By Emil Bjerg, journalist and editor at The European Business Review
After a year of dwindling iPhone sales, Apple has released Apple Intelligence. Will the tech giants bet on AI help regain their momentum in innovation?
For the past decade, Apple has been critiqued for a lack of innovation–and increasingly so. As Apple sells fewer iPhone’s–by far Apple’s biggest source of revenue–the company seems forced to return to its roots of high innovation levels. Recent launches indicate they have chosen to bet on AI.
Can Apple’s Pivot to AI Save the iPhone?
The launch of Apple Intelligence follows the release of the iPhone 16 in September, which features hardware specifically designed to enhance Apple’s AI capabilities.
With the launch of Apple Intelligence, Apple hopes to cash in on AI advancements like Google, Microsoft, and Meta, which have all gone all-in on AI much earlier than Apple.
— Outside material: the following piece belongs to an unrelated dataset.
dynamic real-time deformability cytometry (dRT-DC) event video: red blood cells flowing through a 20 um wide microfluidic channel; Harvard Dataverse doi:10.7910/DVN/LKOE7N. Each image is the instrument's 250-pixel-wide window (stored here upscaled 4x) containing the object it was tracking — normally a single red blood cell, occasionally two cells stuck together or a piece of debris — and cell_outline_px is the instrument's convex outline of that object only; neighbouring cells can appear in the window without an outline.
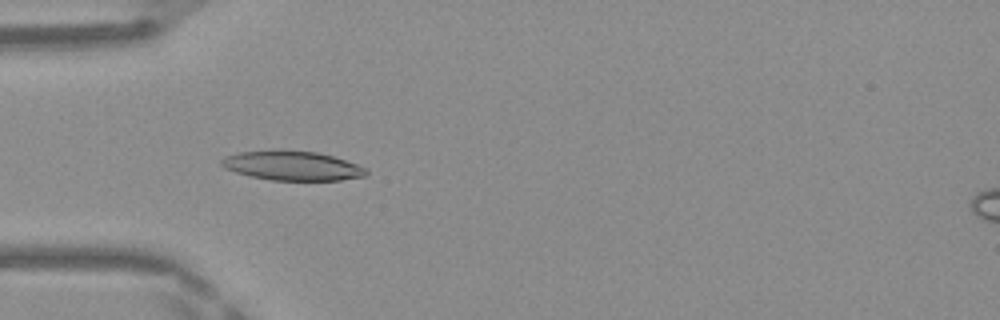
{"species": "Egyptian fruit bat (a non-hibernating species)", "species_latin": "Rousettus aegyptiacus", "temperature_condition": "warm", "stored_images_in_passage": 47, "camera_frame_rate_fps": 3000, "um_per_image_px": 0.085, "frame": {"image": 1, "passage_image": 14, "time_ms": 4.333, "image_size_px": [1000, 320], "cell_outline_px": [[368, 172], [364, 176], [340, 180], [272, 180], [252, 176], [236, 172], [224, 168], [220, 164], [220, 160], [224, 156], [240, 152], [316, 152], [332, 156], [368, 168]], "centroid_in_image_um": [24.85, 14.12], "position_along_channel_um": 60.1, "area_um2": 23.93}}
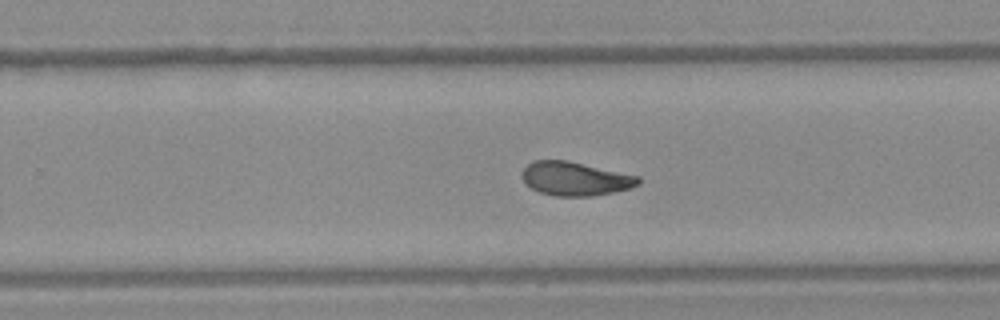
{"frame": {"image": 2, "passage_image": 30, "time_ms": 9.667, "image_size_px": [1000, 320], "cell_outline_px": [[640, 184], [632, 188], [592, 196], [556, 196], [540, 192], [532, 188], [520, 176], [524, 168], [532, 160], [568, 160], [640, 176]], "centroid_in_image_um": [48.91, 15.18], "position_along_channel_um": 280.9, "area_um2": 22.95}}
A central problem for Apple is that iPhone users upgrade their devices less often as the level of innovation has gone down. Will the new AI-infused iPhone help with that? Let’s take a look at its features and reception.
New AI Features
A number of features have been rolled out, seeking to help users with summarizing, prioritizing and organizing.
To help with that, Apple has re-launched Siri. Siri was one of the first widely adopted AI assistants when it was introduced in 2011. Like other voice assistants, it has perhaps been more ridiculed than it has been helpful.
With Apple Intelligence, Siri has received a makeover to become “more natural, flexible, and deeply integrated into the system experience” as Apple writes. Siri has been integrated to be an assistant across iPhone, iPad and Mac.
A new feature called Writing Tools allows Apple users to get AI assistance rewriting, proofreading, and summarizing texts everywhere they write, from Mail, Messages, Notes, Pages, and third-party apps.
Other features have also been designed to help users summarize and prioritize information. Priority Messages is designed to show users the most important emails. An email feature also summarizes messages without requiring users to open them. A new feature called notification summaries is designed to enable users to quickly get the key details of notifications.
Finally, a number of new AI photo features allows users to use natural language search for finding photos and videos, a new tool to remove unwanted elements, and the ability to create personalized “Memory Movies” with text prompts.
Apple calls the release “the first set of Apple Intelligence features”, stating that more features are to come.
A Mixed Reception
The launch of Apple Intelligence has received mixed reviews from early users and media outlets.
While some features show promise, the overall reception has been somewhat lukewarm. Vox called the technology “magically mediocre” after testing a developer beta, stating that “Apple Intelligence is not that scary, not that advanced, and definitely not finished.” The Washington Post found that a pre-release version showed inaccurate results, including misinterpreting text and incorrectly prioritizing phishing emails.
Some of the post-release reviews have been more positive, such as CNET writing that “Apple Intelligence shows a lot of promise.” The consensus, however, is that Apple Intelligence still has a long way to go to revolutionize the smartphone.
Is AI going to reinvigorate the innovative spirit at Apple and save the iPhone? The jury is still out and we will likely need quite a few IOS updates to really know if Apple is the company to successfully integrate AI in smartphones. Rather than catching up with their Big Tech AI competitors, Apple, like Google before them, currently looks like a company struggling to keep up with the competition.